Судя по переписке, Чехов знакомился с гораздо более широким кругом материалов по интересующей его тематике, чем указано в списке — этой своеобразной “выжимке” наиболее существенных публикаций. Часто упоминания этих публикаций скрыты за названием журнала или сборника, а иногда “зашифрованы” и понятны только адресатам. Так, в письме Суворину говорится о возврате “Вашей „Asie”” — как теперь установлено, тома, посвященного Азии, французской энциклопедии “Живописная вселенная” из личной библиотеки издателя. А просьба вернуть “путешествие Дарвина” владелице говорит сама за себя.
Незадолго до отъезда на Восток Антон Павлович писал Суворину (9 марта 1890 года): “Еду я совершенно уверенный, что моя поездка не даст ценного вклада ни в литературу, ни в науку: не хватит на это ни знаний, ни времени, ни претензий. Нет у меня планов ни гумбольдтских, ни даже кеннановских. Я хочу написать хоть 100 — 200 страниц и этим немножко заплатить своей медицине, перед которой я, как Вам известно, свинья. Быть может, я не сумею ничего написать, но все-таки поездка не теряет для меня своего аромата: читая, глядя по сторонам и слушая, я многое узнаю и выучу”.
Думается, однако, это была скромность человека, верившего в свою Путеводную Звезду.
Дорога на Сахалин в 4500 верст заняла 81 (!) день (включая 11-дневное плавание по Амуру) и была похожа на “тяжелую, затяжную болезнь”. Поначалу она была легкой и даже приятной — поездом до Ярославля, пароходом по весенним разливам Волги (“раздолье удивительное”) и Камы (“прескучнейшая река”), опять поездом через Уральские горы до Тюмени. Чехов сам выбрал такое начало, “чтобы захватить побольше Волги”. А далее началось “конно-лошадиное странствие” по Западной Сибири с холодами, поломками и опрокидываниями тарантаса, “ужасными перевозами через реки” — Иртыш, Обь, Томь, “полоскание в невылазной грязи”.
Были, конечно же, и светлые минуты, интересные встречи с местными литераторами и интеллигенцией, по-чеховски острые, с юмором наблюдения за местной жизнью и людьми. Все это отображено в письмах “друзьям-тунгусам”, то есть домашним, и в чеховских путевых заметках “Из Сибири”, которые печатались в “Новом времени” в июне — августе того же 1890 года. Заметим наперед, что опыт заметок, однако, не пришелся писателю по душе: он не включил их в свое первое (марксовское) собрание сочинений, считая слишком субъективными, беглыми. И вообще после этого никогда не писал путевых очерков о последующих дальних и ближних путешествиях, хотя они и давали Чехову “зерна” для творчества.

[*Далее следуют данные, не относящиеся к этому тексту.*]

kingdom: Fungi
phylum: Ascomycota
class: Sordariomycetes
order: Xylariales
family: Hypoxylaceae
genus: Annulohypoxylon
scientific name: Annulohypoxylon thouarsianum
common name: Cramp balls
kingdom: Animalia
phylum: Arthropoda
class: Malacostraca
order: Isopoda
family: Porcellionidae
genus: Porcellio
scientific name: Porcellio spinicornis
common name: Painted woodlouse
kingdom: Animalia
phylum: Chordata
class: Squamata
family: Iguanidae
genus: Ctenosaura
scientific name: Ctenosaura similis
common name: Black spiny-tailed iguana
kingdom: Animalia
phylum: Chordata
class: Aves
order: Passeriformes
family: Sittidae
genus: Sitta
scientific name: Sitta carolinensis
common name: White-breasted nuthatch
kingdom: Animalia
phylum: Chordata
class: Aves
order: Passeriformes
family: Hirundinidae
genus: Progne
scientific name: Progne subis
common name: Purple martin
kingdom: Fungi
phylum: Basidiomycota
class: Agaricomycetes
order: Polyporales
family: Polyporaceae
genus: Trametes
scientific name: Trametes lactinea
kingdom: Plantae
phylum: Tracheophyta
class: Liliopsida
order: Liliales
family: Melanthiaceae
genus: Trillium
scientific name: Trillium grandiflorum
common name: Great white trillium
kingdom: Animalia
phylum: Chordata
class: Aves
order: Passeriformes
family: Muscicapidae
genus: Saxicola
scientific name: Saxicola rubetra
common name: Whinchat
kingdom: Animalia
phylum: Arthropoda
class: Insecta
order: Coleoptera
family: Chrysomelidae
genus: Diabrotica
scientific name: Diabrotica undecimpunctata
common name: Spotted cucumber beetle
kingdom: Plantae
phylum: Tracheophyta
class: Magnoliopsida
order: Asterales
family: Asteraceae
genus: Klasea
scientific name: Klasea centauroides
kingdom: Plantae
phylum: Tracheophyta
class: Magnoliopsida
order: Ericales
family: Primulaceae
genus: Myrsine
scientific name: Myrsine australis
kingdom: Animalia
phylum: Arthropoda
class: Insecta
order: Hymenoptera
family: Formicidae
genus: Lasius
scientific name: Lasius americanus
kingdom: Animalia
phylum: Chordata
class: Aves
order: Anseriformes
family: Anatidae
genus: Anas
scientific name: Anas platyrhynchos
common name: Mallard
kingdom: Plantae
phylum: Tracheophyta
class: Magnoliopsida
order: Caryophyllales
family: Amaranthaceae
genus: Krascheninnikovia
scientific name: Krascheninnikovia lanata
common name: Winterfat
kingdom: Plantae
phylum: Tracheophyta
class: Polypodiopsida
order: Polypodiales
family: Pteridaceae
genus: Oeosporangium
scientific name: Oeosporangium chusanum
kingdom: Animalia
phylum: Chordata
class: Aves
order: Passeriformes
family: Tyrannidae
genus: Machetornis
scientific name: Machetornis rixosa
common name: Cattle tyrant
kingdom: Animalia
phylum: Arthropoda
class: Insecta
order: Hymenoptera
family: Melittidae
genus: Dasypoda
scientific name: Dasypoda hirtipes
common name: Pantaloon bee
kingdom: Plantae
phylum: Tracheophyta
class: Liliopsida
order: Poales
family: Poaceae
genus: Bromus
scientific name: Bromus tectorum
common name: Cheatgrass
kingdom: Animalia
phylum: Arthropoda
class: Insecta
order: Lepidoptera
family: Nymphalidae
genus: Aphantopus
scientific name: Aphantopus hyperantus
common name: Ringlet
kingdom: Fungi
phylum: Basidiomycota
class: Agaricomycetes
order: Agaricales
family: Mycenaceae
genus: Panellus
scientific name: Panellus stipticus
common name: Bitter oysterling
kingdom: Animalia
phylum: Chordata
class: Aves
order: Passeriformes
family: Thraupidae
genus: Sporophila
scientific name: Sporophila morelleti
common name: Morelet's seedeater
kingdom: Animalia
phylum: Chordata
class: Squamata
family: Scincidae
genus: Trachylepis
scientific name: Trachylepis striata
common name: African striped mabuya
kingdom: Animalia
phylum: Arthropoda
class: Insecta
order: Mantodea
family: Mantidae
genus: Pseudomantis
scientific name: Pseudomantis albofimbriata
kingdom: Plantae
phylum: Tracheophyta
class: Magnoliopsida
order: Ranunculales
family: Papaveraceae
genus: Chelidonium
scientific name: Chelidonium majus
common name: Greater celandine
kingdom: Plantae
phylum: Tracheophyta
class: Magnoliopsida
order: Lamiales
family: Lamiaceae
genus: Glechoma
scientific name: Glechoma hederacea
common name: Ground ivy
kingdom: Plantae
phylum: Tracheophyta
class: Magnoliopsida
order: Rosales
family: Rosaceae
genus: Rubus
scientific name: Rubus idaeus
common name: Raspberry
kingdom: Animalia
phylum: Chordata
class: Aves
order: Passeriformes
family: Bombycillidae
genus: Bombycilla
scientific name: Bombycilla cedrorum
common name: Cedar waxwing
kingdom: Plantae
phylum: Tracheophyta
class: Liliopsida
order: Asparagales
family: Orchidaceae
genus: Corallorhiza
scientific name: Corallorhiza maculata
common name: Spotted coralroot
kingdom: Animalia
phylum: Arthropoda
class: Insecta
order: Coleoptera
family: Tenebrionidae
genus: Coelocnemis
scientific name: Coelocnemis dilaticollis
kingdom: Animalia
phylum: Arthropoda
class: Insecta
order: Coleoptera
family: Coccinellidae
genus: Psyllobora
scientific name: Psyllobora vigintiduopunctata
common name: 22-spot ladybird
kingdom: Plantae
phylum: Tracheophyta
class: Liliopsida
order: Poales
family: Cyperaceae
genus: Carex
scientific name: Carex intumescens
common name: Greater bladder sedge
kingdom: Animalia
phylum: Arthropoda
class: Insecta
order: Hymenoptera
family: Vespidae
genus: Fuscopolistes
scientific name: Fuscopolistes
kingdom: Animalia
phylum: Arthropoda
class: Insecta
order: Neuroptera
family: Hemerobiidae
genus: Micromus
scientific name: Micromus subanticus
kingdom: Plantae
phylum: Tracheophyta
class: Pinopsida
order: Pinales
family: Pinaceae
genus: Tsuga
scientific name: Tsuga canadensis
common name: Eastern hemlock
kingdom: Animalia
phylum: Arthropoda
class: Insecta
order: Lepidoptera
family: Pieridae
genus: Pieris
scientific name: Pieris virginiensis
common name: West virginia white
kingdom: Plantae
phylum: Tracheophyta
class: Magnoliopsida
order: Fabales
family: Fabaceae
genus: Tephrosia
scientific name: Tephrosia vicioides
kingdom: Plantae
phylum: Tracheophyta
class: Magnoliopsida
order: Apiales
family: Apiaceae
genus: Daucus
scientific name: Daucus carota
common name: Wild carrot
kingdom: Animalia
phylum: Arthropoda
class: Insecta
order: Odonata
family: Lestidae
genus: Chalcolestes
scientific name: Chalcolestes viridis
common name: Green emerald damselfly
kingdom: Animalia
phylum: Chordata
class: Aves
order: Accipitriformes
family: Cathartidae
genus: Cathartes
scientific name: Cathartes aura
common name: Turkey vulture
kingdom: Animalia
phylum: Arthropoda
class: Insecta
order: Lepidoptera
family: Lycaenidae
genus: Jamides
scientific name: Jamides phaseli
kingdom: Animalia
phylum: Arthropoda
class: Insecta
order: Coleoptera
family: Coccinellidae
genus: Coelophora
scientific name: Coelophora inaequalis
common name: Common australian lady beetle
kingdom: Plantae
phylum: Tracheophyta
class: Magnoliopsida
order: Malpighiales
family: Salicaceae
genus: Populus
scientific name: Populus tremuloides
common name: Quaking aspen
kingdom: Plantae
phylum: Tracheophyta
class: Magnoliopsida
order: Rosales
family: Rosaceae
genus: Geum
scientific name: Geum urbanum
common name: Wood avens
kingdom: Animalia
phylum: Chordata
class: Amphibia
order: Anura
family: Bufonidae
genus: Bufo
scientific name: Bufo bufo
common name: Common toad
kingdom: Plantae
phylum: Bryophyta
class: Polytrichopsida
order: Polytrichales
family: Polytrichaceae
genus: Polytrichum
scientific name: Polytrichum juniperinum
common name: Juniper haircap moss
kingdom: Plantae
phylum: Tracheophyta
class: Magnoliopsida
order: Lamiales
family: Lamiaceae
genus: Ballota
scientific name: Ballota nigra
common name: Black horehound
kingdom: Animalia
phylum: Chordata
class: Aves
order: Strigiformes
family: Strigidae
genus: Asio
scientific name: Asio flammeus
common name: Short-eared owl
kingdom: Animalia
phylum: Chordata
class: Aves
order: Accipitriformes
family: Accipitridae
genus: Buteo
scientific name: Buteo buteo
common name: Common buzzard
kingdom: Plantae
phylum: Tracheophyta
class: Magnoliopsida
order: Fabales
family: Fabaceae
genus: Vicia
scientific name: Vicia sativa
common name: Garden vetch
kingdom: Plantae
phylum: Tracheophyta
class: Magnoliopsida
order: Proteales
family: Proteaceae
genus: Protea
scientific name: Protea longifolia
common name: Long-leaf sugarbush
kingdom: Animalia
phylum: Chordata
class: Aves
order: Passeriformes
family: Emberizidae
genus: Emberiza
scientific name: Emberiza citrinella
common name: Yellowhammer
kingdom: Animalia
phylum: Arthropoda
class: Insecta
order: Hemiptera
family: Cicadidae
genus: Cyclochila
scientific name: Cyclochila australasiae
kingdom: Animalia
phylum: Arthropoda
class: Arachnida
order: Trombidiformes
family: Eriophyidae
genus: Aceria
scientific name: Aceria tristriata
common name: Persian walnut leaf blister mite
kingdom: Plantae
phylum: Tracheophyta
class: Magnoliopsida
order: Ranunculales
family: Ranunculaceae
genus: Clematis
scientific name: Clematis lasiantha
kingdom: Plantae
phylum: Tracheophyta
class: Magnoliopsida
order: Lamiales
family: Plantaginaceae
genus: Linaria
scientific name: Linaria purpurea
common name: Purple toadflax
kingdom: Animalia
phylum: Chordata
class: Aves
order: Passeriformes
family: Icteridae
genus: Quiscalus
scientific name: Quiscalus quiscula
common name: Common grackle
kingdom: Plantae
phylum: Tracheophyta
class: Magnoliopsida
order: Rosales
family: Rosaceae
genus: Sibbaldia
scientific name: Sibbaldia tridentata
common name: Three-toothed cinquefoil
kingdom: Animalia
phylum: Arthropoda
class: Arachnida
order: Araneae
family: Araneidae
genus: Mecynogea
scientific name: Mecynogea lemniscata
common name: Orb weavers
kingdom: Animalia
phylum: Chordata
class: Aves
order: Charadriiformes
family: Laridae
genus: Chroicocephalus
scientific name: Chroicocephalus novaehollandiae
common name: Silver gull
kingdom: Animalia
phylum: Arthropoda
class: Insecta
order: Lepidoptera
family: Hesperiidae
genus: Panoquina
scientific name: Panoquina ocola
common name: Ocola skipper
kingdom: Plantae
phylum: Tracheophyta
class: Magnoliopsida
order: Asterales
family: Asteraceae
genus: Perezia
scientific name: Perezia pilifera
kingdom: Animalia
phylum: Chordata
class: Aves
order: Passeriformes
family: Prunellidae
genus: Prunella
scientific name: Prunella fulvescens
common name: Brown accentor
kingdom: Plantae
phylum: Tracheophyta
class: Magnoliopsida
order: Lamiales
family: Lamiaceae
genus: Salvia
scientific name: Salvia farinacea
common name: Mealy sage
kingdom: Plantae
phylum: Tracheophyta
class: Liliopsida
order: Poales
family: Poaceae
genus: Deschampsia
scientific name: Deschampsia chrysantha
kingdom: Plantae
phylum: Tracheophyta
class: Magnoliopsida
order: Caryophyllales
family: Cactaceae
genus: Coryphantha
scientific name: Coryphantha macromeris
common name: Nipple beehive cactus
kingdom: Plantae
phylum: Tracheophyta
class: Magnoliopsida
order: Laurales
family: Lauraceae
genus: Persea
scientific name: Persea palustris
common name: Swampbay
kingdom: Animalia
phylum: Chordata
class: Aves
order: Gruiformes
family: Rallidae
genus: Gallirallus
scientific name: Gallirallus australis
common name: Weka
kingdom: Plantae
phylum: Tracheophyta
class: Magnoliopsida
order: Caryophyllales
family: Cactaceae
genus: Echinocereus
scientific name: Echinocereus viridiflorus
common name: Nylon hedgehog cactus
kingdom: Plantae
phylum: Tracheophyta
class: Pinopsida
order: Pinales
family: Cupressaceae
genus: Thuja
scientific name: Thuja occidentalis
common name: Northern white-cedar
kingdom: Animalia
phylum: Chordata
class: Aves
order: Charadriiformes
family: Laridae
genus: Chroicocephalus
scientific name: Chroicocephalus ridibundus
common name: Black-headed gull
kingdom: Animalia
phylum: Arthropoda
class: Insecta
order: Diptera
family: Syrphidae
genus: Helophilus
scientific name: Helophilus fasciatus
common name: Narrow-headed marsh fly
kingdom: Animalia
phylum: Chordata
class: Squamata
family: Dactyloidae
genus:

Настроение Чехова и тональность его впечатлений меняются с переездом в Восточную Сибирь, несмотря на “убийственную дорогу”, — здесь уже пьянящая незнакомым раздольем и “обилием зелени” весна, впрочем быстро переходящая в засушливое лето. “От Байкала начинается сибирская поэзия”, — отмечает он. Переплывая “славное море”, поражается: “И сам я видел такие глубины со скалами и горами, утонувшими в бирюзе, что мороз драл по коже”.